Well I guess that’s a bit more tricky because only newly uploaded pieces have all erasure pieces stored on the network. Older pieces will have lost some of those already. other pieces might have gotten repaired recently and have all erasure pieces again. So 2.7 might be the maximum but the real average will be lower (but haven’t looked at the exposed stats, maybe there’s some more useful information there because I remember some stats about repair pieces etc?)

Thx for the Feedback, for now i have worked on to get the site public available: https://storjstats.info/
it only contains Data since yesterday evening, once i have a month of data i will adjust some settings otherwise ugly Stuff happens with the Graphs (depending on selected TimeRanges)

I have enabled the Option to play around with the Stats/Graphs, but without the possibility to save Stuff. If someone has a better Dashboard, let me know, then i will be happy to add it

I am already working to finalize everything, then i will share it on Github, so Pullrequests for additional Dashboards can also be done there.

EDIT: And here is the repo: GitHub - toconspiracy/storj-stats: Grafanafrontend for Statistical Data from Storj

kaloyan · July 27, 2021, 10:48am

We created a designated GitHub repo for proper project management around the public network
stats:

For any bug reports or enhancement requests, please open an issue on this repo.

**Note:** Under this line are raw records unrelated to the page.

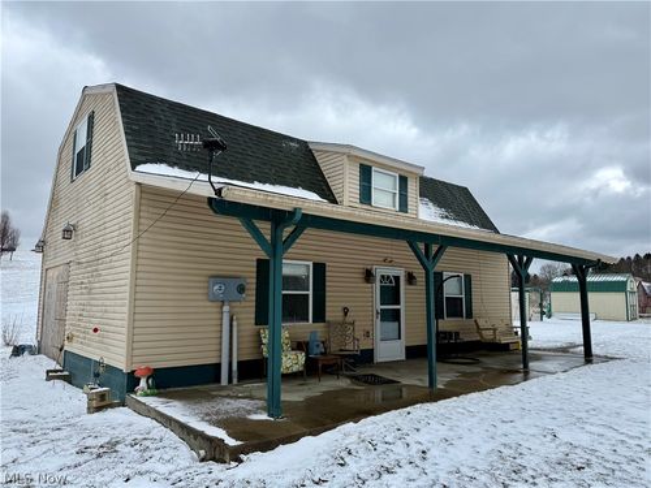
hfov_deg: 71.6
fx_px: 451
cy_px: 244
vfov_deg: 56.8
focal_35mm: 24
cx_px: 326
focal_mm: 6.76
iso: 80
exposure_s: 1/6173
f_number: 1.78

brandon · September 9, 2021, 11:49am

Hey Everyone, Incase you missed it we published a blog post about these metrics; check it out if you are interested. Open Source and Open Data: Storj DCS Network Statistics

prernaparashar · October 13, 2022, 4:58pm

We are updating the way we calculate the values of storage_free_capacity_estimate_bytes.

rafael · March 9, 2023, 1:23pm

Hey everyone,

I just wanted to let you all know about the latest updates to our public API. We have added two new metrics that will be useful for understanding the storage capacity of our network.

The first new metric is storage_free_capacity_estimate_vetted_bytes. This metric provides a statistical estimate of the free storage node capacity, but only considering vetted nodes.

The second new metric is storage_total_bytes_after_expansion This metric gives the total number of bytes stored on the network after expansion by erasure coding. Erasure coding is a technique that expands data and distributes it across the network, making it more resilient to data loss. You can learn more about our durability and expansion factors here: File Redundancy - Storj DCS Docs

Endpoint: https://stats.storjshare.io/data.json

We believe that these new metrics will be a valuable addition to our public API.

If you have any questions or feedback, please don’t hesitate to reach out. We would love to hear your thoughts.

striker43 · March 9, 2023, 1:37pm

Does this only count nodes that are fully vetted on ALL satellites?

I highly appreciate getting more detailed info via the public API, thank you

rafael · March 9, 2023, 1:54pm

This only count nodes that are fully vetted per satellite. So, storage_free_capacity_estimate_vetted_bytes for (asia-east-1) AP1 only consider AP1 nodes.